─── EXERCISE DATA

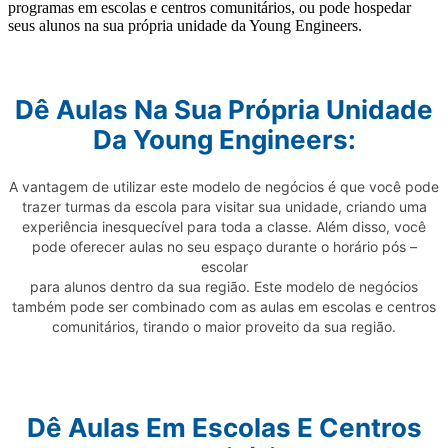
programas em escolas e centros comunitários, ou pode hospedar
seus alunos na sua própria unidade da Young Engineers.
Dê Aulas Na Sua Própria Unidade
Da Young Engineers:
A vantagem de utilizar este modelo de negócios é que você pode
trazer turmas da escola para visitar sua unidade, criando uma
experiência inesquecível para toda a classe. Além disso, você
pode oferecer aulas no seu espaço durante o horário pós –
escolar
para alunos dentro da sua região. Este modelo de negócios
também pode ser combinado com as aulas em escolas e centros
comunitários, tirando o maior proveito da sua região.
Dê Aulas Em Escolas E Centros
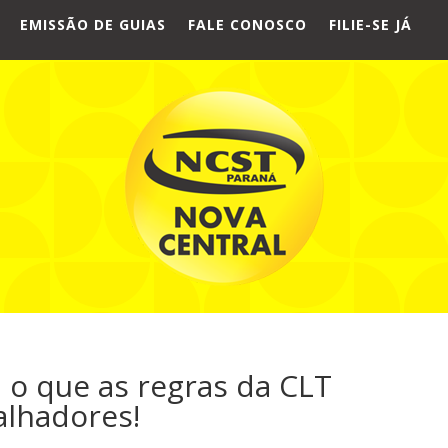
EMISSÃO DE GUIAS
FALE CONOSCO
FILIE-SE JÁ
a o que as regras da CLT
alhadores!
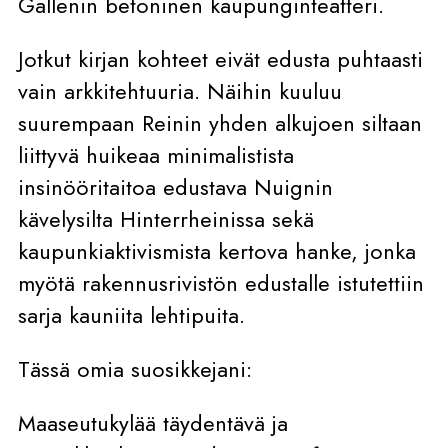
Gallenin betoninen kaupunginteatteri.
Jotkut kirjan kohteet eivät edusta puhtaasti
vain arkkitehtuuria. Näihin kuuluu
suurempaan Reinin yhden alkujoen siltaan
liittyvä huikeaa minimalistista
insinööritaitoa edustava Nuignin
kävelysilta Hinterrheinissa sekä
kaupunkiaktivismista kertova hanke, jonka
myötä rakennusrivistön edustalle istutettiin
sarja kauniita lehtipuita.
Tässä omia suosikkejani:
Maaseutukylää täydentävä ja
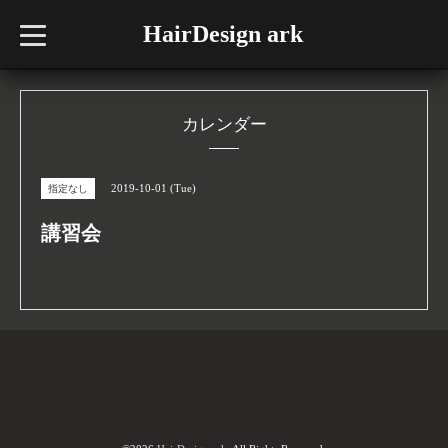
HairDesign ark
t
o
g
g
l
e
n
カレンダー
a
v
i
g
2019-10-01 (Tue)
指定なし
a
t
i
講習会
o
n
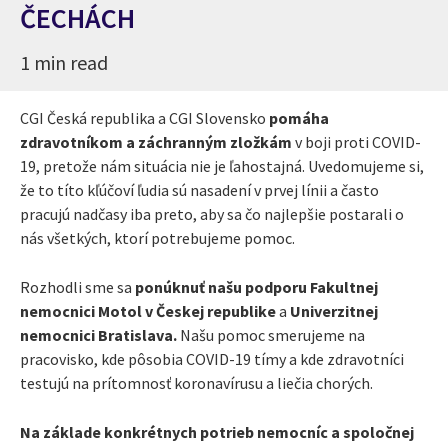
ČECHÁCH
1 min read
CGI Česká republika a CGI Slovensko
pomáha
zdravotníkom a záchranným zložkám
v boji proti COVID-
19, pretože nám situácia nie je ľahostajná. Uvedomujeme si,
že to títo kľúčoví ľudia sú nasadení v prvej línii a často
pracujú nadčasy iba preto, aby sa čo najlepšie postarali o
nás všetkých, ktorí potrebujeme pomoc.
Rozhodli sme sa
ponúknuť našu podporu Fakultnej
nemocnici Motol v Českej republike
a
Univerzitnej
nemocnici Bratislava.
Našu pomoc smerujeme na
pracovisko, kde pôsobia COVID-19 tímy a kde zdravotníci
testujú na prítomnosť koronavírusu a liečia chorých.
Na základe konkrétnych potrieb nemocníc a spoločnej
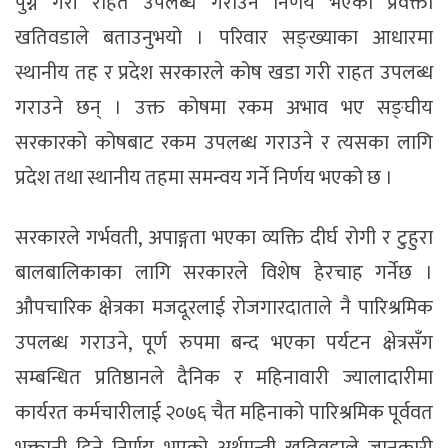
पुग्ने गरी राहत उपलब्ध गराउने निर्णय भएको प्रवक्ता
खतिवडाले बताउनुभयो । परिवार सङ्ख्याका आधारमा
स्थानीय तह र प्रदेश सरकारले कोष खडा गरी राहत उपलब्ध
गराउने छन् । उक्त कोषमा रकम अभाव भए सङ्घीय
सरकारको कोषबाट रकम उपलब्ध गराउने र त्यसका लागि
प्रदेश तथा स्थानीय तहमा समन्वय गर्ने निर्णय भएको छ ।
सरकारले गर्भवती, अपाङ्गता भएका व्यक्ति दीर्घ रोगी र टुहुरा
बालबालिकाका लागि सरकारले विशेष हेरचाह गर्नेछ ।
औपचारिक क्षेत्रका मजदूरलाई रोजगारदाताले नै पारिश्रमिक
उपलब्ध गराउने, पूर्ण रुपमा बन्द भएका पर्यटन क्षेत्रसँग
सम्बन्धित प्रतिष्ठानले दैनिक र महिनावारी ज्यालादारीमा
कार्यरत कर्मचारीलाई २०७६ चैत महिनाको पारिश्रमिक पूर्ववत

──────
─── EXERCISE DATA

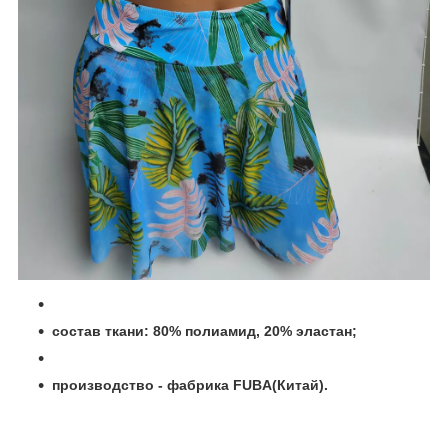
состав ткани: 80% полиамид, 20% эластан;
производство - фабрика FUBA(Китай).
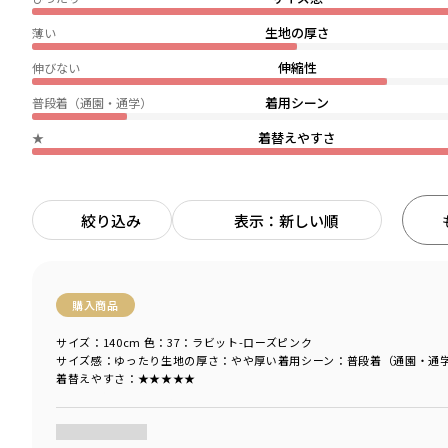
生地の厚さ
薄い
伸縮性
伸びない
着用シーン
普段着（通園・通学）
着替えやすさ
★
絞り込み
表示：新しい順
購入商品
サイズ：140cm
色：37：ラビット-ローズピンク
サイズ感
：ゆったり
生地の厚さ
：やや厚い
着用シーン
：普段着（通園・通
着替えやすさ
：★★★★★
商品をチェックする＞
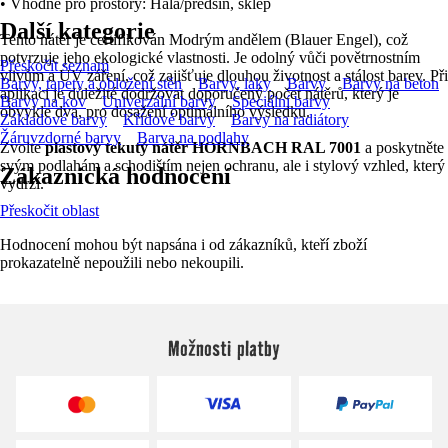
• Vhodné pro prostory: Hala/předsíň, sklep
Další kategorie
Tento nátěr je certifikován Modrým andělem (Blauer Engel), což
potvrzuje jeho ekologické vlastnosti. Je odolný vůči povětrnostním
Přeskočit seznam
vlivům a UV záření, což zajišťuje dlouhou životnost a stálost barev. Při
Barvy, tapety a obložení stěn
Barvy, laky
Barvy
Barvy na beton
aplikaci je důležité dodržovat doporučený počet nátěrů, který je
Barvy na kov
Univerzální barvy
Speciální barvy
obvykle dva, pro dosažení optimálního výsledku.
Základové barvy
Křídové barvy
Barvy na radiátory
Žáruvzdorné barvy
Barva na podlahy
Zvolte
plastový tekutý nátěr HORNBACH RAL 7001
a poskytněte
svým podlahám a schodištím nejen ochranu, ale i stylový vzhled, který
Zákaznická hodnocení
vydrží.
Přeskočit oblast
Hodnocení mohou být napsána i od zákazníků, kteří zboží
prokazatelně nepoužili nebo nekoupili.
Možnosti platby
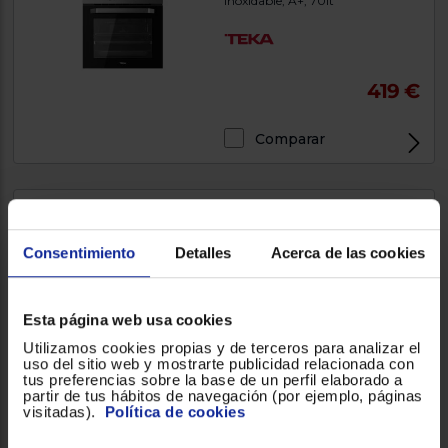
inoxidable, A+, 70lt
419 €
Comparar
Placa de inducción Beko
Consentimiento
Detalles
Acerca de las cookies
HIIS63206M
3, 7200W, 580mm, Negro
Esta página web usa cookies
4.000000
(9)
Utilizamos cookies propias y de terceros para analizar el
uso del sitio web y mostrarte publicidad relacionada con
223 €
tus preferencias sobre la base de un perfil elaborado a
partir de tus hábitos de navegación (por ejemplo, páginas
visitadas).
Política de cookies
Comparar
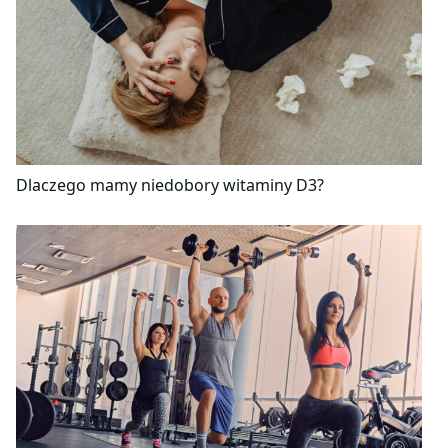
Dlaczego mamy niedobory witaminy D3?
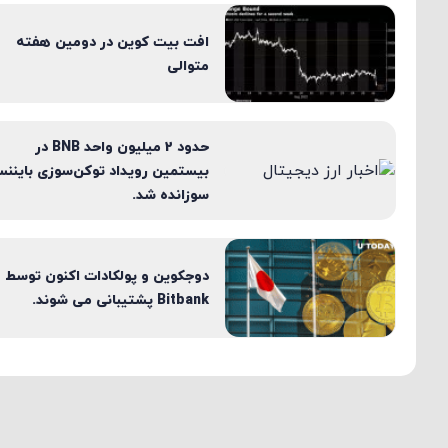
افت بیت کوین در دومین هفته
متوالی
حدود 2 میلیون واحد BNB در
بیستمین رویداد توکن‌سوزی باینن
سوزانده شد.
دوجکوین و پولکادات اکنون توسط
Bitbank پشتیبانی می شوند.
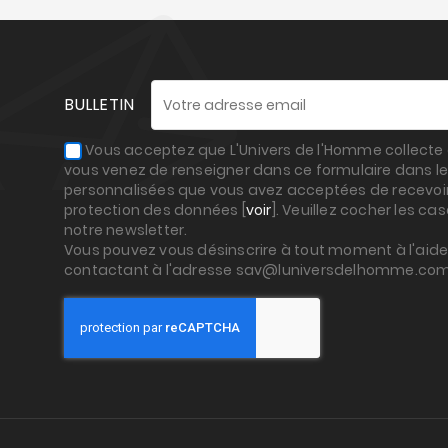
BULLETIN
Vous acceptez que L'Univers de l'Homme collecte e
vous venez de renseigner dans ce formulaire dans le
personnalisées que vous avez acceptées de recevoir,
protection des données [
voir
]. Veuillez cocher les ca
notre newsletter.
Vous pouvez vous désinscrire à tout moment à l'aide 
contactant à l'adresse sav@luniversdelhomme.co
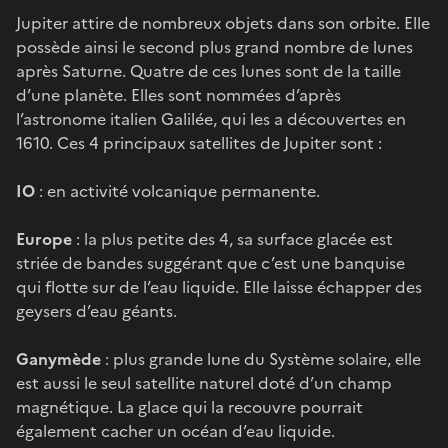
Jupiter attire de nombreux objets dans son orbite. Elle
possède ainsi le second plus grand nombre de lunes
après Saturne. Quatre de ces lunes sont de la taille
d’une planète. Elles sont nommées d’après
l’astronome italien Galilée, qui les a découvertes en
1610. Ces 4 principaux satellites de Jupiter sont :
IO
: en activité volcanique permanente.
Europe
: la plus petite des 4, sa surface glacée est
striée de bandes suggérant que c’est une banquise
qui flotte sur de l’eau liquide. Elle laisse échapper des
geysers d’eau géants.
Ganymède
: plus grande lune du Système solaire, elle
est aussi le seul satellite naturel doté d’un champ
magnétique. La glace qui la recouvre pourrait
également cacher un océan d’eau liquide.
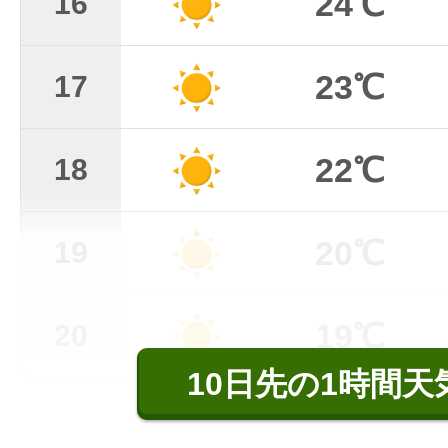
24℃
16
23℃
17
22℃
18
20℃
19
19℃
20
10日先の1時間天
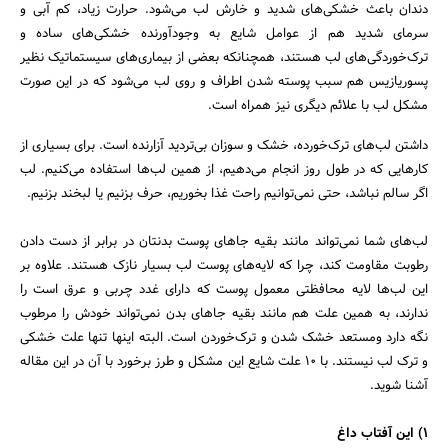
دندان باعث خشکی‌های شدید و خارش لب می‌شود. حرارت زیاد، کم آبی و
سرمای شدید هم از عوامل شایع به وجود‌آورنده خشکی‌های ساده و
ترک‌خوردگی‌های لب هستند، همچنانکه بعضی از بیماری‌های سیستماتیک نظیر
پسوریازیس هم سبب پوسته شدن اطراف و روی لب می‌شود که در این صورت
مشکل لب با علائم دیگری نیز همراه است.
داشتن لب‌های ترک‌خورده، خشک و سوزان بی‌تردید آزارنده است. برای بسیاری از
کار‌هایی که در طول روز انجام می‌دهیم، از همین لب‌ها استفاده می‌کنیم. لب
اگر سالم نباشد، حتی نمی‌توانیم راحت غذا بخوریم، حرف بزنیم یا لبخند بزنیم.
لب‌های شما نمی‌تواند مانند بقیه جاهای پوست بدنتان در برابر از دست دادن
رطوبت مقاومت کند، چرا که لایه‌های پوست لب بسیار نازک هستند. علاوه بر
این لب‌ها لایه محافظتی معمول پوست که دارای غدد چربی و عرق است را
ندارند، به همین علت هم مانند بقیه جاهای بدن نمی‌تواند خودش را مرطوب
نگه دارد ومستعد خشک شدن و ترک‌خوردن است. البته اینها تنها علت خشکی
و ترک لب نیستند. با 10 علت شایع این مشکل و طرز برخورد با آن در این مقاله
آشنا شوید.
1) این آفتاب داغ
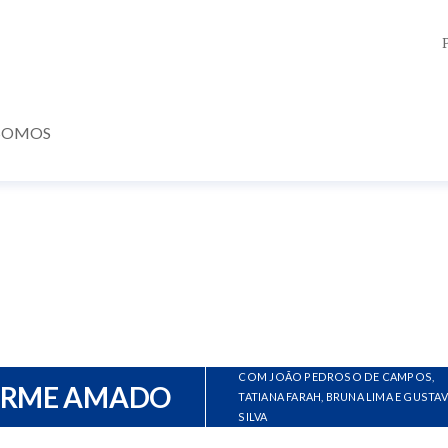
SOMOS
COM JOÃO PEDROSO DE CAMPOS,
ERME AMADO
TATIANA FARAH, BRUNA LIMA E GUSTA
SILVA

──────

TASK INSTRUCTIONS: Please turn the part of the data that opens with the line containing "inoxidable, A+, 70lt" and closes with the line containing "contactant à l'adresse" into a JSON list of strings, one string per line, with both of those lines included. Skip blank lines and leave the pictures out.

ANSWER BOX:
[
  "inoxidable, A+, 70lt",
  "419 €",
  "Comparar",
  "Placa de inducción Beko",
  "Consentimiento",
  "Detalles",
  "Acerca de las cookies",
  "HIIS63206M",
  "3, 7200W, 580mm, Negro",
  "Esta página web usa cookies",
  "4.000000",
  "(9)",
  "Utilizamos cookies propias y de terceros para analizar el",
  "uso del sitio web y mostrarte publicidad relacionada con",
  "223 €",
  "tus preferencias sobre la base de un perfil elaborado a",
  "partir de tus hábitos de navegación (por ejemplo, páginas",
  "visitadas).",
  "Política de cookies",
  "Comparar",
  "Dlaczego mamy niedobory witaminy D3?",
  "افت بیت کوین در دومین هفته",
  "متوالی",
  "حدود 2 میلیون واحد BNB در",
  "بیستمین رویداد توکن‌سوزی باینن",
  "سوزانده شد.",
  "دوجکوین و پولکادات اکنون توسط",
  "Bitbank پشتیبانی می شوند.",
  "BULLETIN",
  "Vous acceptez que L'Univers de l'Homme collecte e",
  "vous venez de renseigner dans ce formulaire dans le",
  "personnalisées que vous avez acceptées de recevoir,",
  "protection des données [",
  "voir",
  "]. Veuillez cocher les ca",
  "notre newsletter.",
  "Vous pouvez vous désinscrire à tout moment à l'aide ",
  "contactant à l'adresse sav@luniversdelhomme.co"
]